### Materials provided

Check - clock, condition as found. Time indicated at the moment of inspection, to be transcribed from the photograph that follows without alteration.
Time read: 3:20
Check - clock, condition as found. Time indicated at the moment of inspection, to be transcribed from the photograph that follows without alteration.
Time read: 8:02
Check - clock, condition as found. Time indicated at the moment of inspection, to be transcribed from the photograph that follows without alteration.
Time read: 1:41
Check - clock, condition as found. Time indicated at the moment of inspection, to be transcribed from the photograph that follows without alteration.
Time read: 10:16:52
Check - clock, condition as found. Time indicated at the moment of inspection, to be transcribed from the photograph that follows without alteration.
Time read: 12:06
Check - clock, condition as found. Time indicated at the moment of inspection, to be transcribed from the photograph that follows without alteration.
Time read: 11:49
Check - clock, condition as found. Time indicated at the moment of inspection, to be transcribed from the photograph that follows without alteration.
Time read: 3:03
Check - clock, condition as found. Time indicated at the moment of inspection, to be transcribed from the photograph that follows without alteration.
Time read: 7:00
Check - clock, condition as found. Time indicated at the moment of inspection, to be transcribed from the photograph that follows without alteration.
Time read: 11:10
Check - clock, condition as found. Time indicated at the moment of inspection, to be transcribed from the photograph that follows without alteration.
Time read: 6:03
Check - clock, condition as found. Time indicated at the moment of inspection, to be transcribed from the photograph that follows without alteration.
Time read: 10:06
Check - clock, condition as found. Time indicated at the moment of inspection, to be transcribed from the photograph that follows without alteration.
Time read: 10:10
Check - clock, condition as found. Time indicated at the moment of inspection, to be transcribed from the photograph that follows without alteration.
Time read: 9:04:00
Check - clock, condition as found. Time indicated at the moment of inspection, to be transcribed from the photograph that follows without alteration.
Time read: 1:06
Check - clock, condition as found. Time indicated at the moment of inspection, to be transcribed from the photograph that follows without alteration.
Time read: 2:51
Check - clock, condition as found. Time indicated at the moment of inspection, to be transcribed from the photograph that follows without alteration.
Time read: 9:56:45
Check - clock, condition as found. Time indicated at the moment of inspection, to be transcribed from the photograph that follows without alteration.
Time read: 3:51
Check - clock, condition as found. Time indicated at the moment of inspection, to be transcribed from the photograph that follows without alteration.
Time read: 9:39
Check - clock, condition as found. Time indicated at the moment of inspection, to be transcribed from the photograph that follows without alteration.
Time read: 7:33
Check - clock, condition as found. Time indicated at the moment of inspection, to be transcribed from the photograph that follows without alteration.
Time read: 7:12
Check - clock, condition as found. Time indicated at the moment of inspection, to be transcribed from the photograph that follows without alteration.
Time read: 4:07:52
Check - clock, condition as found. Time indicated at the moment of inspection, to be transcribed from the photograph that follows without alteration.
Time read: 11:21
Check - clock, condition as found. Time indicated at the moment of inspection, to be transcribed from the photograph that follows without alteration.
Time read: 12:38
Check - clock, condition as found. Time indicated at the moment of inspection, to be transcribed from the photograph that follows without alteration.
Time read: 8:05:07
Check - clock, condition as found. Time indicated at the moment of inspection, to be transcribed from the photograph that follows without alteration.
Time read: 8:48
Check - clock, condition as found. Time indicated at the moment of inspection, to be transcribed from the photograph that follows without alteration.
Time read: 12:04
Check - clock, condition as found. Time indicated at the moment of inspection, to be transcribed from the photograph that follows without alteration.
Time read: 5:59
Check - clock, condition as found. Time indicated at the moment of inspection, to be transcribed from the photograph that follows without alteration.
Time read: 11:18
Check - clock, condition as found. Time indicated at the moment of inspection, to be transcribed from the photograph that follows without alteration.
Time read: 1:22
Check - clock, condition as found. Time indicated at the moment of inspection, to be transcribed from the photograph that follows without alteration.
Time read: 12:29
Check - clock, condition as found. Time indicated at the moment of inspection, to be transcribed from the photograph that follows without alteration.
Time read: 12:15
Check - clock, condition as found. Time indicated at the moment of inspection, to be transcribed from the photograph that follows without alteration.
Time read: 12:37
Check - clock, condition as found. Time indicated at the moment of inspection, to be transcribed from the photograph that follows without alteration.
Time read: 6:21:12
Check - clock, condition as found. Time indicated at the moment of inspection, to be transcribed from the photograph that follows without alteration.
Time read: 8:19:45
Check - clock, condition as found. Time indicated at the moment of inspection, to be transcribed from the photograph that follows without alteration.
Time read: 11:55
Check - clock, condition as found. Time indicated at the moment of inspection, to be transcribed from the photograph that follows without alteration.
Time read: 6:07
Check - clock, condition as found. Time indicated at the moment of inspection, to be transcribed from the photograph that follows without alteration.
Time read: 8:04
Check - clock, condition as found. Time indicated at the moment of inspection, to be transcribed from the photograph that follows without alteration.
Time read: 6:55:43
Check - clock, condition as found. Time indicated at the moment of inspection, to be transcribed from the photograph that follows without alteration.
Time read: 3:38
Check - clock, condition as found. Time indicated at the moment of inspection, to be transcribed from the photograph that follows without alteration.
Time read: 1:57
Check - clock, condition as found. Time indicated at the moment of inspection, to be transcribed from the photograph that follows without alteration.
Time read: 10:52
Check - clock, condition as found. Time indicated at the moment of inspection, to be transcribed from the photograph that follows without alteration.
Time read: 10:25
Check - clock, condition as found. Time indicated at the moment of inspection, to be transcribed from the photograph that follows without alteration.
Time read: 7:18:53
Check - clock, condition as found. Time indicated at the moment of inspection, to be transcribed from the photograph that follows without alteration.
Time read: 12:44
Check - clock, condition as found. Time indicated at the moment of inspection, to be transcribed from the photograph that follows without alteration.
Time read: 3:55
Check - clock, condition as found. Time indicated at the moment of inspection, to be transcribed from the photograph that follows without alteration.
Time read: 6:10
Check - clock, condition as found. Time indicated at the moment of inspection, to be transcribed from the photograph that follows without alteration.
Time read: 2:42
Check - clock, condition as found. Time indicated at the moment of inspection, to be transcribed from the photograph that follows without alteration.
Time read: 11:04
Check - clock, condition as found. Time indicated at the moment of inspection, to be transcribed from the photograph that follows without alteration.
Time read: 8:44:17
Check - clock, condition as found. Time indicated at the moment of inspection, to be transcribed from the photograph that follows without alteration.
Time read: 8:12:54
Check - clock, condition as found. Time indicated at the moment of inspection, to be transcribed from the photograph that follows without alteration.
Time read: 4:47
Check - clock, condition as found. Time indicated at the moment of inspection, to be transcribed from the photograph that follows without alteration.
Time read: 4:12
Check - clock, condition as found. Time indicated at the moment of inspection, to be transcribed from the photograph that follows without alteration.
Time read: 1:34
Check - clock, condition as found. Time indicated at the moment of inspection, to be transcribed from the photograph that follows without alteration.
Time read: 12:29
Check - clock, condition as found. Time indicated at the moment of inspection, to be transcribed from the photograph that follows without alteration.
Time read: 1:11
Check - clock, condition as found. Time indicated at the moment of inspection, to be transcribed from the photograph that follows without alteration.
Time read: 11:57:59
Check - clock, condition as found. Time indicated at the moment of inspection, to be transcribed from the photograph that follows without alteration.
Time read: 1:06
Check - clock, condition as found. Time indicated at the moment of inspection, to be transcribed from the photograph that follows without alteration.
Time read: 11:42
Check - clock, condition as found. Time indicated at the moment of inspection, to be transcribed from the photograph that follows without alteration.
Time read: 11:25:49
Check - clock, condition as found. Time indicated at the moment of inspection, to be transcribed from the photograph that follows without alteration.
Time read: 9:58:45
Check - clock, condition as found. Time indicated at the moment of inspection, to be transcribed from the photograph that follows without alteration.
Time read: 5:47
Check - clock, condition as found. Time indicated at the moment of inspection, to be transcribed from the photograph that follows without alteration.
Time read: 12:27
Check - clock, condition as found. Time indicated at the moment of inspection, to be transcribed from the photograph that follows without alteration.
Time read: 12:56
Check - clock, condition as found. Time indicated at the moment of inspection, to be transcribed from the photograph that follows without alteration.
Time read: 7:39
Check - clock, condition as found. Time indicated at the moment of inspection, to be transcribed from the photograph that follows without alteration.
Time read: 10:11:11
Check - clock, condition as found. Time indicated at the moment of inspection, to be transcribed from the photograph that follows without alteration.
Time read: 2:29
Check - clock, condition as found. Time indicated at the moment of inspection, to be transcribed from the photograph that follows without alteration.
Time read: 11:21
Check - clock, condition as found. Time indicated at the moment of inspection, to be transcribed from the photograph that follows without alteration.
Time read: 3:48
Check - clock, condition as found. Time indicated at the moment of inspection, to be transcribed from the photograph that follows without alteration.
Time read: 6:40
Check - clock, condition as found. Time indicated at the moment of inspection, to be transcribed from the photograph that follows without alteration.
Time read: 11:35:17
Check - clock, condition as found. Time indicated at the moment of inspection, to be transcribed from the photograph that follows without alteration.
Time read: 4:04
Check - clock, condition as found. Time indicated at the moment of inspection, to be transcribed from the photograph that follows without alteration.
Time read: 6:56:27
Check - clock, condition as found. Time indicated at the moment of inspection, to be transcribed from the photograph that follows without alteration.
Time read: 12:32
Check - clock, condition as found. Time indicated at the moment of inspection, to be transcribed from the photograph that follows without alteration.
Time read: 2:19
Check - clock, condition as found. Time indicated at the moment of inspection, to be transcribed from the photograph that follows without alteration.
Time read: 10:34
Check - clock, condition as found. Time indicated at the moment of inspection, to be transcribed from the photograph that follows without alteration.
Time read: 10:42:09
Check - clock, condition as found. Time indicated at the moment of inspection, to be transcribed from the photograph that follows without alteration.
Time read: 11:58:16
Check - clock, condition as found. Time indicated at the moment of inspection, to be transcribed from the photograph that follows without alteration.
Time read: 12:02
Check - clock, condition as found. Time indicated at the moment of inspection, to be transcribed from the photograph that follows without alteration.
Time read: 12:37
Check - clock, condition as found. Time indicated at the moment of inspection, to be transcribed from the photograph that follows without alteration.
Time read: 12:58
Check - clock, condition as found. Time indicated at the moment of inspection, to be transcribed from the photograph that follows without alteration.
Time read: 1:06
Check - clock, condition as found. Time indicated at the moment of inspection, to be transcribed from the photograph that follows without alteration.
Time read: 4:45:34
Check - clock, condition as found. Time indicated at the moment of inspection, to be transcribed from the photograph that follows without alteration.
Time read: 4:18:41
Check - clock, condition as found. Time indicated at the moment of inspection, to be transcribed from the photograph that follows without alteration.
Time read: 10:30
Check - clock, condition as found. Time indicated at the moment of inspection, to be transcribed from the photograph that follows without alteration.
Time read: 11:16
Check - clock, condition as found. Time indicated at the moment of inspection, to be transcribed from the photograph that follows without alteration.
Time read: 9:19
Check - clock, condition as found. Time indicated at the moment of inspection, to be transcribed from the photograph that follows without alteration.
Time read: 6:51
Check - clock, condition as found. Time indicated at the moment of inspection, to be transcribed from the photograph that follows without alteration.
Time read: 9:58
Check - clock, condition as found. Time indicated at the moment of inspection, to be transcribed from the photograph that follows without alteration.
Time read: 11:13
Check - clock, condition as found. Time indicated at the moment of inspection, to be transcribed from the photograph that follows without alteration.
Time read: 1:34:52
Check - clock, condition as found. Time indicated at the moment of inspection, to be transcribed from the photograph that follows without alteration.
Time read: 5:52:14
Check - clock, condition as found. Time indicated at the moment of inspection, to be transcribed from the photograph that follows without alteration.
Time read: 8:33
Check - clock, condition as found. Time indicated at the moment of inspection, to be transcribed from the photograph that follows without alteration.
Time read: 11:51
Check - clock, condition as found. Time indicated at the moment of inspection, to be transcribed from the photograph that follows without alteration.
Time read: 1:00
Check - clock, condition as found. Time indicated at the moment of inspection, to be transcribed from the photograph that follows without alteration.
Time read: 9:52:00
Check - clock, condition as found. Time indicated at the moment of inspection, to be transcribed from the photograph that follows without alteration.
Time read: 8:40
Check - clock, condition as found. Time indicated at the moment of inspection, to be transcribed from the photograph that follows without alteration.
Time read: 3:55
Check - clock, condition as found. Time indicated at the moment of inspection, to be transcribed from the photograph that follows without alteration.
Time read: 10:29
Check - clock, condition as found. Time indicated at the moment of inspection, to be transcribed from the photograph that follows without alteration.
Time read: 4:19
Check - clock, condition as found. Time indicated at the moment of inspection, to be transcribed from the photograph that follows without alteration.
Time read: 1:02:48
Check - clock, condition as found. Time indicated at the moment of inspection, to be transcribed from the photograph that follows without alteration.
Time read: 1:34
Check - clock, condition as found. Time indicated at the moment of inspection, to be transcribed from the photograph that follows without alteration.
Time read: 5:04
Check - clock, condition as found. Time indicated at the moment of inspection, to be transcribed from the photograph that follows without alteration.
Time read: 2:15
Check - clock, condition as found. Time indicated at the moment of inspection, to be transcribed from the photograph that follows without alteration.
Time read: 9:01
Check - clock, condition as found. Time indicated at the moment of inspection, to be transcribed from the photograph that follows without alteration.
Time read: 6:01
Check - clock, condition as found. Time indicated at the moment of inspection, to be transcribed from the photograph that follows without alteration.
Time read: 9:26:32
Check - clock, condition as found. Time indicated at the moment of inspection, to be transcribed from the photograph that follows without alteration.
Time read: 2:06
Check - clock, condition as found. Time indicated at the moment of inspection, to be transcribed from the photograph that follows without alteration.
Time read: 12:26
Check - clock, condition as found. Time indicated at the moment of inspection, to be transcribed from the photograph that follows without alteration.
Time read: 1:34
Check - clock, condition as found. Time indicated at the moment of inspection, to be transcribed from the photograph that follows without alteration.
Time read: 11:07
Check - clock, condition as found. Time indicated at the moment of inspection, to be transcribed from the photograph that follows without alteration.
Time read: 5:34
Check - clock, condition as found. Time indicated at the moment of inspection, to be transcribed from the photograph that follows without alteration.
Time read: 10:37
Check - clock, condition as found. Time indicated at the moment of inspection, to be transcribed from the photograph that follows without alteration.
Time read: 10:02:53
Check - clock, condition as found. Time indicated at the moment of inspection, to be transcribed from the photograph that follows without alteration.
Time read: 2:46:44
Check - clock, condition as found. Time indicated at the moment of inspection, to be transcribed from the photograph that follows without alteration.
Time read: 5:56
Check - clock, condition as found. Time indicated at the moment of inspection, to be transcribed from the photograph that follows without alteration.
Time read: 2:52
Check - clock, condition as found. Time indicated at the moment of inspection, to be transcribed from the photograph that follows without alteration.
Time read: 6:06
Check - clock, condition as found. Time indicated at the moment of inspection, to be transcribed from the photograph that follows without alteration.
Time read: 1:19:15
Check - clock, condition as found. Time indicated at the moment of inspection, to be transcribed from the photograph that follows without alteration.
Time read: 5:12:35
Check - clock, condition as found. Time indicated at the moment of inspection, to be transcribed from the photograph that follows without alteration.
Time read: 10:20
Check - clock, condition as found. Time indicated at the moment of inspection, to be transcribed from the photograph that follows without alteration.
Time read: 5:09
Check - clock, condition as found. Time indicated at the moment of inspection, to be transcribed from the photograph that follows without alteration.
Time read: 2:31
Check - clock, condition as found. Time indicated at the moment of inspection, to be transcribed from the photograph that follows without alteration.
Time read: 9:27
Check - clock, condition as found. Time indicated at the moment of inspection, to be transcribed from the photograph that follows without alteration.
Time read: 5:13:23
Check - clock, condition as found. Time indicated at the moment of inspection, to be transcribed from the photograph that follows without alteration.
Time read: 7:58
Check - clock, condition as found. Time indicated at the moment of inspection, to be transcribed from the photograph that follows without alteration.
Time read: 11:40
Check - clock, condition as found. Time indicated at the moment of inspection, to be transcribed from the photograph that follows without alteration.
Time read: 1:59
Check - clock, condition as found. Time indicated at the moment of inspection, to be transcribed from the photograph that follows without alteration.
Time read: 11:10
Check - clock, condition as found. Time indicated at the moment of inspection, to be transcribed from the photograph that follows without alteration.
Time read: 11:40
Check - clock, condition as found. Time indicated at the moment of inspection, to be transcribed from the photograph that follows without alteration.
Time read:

### Problem statement
Reproduce the material from its first line through the line containing "Time read: 6:03", inclusive, swapping "inspection" for "examination" and changing nothing else.

### Result
Check - clock, condition as found. Time indicated at the moment of examination, to be transcribed from the photograph that follows without alteration.
Time read: 3:20
Check - clock, condition as found. Time indicated at the moment of examination, to be transcribed from the photograph that follows without alteration.
Time read: 8:02
Check - clock, condition as found. Time indicated at the moment of examination, to be transcribed from the photograph that follows without alteration.
Time read: 1:41
Check - clock, condition as found. Time indicated at the moment of examination, to be transcribed from the photograph that follows without alteration.
Time read: 10:16:52
Check - clock, condition as found. Time indicated at the moment of examination, to be transcribed from the photograph that follows without alteration.
Time read: 12:06
Check - clock, condition as found. Time indicated at the moment of examination, to be transcribed from the photograph that follows without alteration.
Time read: 11:49
Check - clock, condition as found. Time indicated at the moment of examination, to be transcribed from the photograph that follows without alteration.
Time read: 3:03
Check - clock, condition as found. Time indicated at the moment of examination, to be transcribed from the photograph that follows without alteration.
Time read: 7:00
Check - clock, condition as found. Time indicated at the moment of examination, to be transcribed from the photograph that follows without alteration.
Time read: 11:10
Check - clock, condition as found. Time indicated at the moment of examination, to be transcribed from the photograph that follows without alteration.
Time read: 6:03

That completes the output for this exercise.